_DIRECTIONS FOR THIS TASK_. Rewrite the lines of the material below as a numbered list, omitting any blank lines.

##########

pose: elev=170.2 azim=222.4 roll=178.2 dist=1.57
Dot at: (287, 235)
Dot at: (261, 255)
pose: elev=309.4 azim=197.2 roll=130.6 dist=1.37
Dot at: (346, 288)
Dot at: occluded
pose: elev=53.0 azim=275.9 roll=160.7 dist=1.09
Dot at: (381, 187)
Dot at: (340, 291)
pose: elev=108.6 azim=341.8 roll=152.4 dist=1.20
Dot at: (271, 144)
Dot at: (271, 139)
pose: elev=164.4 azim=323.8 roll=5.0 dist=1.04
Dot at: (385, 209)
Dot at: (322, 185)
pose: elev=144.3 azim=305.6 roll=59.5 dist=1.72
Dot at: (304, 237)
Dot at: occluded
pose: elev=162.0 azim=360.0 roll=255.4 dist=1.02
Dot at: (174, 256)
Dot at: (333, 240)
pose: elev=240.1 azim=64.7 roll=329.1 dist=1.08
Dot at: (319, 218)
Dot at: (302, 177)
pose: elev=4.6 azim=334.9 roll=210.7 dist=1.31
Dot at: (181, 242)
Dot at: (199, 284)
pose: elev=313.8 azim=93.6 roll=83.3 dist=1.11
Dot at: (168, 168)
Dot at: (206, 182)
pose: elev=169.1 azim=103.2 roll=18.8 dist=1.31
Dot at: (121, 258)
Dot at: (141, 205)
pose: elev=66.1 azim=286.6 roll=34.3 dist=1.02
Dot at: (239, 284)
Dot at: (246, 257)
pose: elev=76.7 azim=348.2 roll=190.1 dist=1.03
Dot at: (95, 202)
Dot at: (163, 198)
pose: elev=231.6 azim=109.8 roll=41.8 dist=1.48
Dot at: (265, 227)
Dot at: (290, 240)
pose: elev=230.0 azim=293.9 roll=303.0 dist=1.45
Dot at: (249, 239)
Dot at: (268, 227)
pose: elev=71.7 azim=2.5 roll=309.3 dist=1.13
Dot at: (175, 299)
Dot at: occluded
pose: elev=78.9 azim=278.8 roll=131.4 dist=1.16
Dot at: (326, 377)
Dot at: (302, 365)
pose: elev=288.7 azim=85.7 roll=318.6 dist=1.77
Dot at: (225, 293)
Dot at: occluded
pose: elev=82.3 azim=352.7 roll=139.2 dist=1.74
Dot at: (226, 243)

##########

_OUTPUT OF THE EXERCISE_.
1. pose: elev=170.2 azim=222.4 roll=178.2 dist=1.57
2. Dot at: (287, 235)
3. Dot at: (261, 255)
4. pose: elev=309.4 azim=197.2 roll=130.6 dist=1.37
5. Dot at: (346, 288)
6. Dot at: occluded
7. pose: elev=53.0 azim=275.9 roll=160.7 dist=1.09
8. Dot at: (381, 187)
9. Dot at: (340, 291)
10. pose: elev=108.6 azim=341.8 roll=152.4 dist=1.20
11. Dot at: (271, 144)
12. Dot at: (271, 139)
13. pose: elev=164.4 azim=323.8 roll=5.0 dist=1.04
14. Dot at: (385, 209)
15. Dot at: (322, 185)
16. pose: elev=144.3 azim=305.6 roll=59.5 dist=1.72
17. Dot at: (304, 237)
18. Dot at: occluded
19. pose: elev=162.0 azim=360.0 roll=255.4 dist=1.02
20. Dot at: (174, 256)
21. Dot at: (333, 240)
22. pose: elev=240.1 azim=64.7 roll=329.1 dist=1.08
23. Dot at: (319, 218)
24. Dot at: (302, 177)
25. pose: elev=4.6 azim=334.9 roll=210.7 dist=1.31
26. Dot at: (181, 242)
27. Dot at: (199, 284)
28. pose: elev=313.8 azim=93.6 roll=83.3 dist=1.11
29. Dot at: (168, 168)
30. Dot at: (206, 182)
31. pose: elev=169.1 azim=103.2 roll=18.8 dist=1.31
32. Dot at: (121, 258)
33. Dot at: (141, 205)
34. pose: elev=66.1 azim=286.6 roll=34.3 dist=1.02
35. Dot at: (239, 284)
36. Dot at: (246, 257)
37. pose: elev=76.7 azim=348.2 roll=190.1 dist=1.03
38. Dot at: (95, 202)
39. Dot at: (163, 198)
40. pose: elev=231.6 azim=109.8 roll=41.8 dist=1.48
41. Dot at: (265, 227)
42. Dot at: (290, 240)
43. pose: elev=230.0 azim=293.9 roll=303.0 dist=1.45
44. Dot at: (249, 239)
45. Dot at: (268, 227)
46. pose: elev=71.7 azim=2.5 roll=309.3 dist=1.13
47. Dot at: (175, 299)
48. Dot at: occluded
49. pose: elev=78.9 azim=278.8 roll=131.4 dist=1.16
50. Dot at: (326, 377)
51. Dot at: (302, 365)
52. pose: elev=288.7 azim=85.7 roll=318.6 dist=1.77
53. Dot at: (225, 293)
54. Dot at: occluded
55. pose: elev=82.3 azim=352.7 roll=139.2 dist=1.74
56. Dot at: (226, 243)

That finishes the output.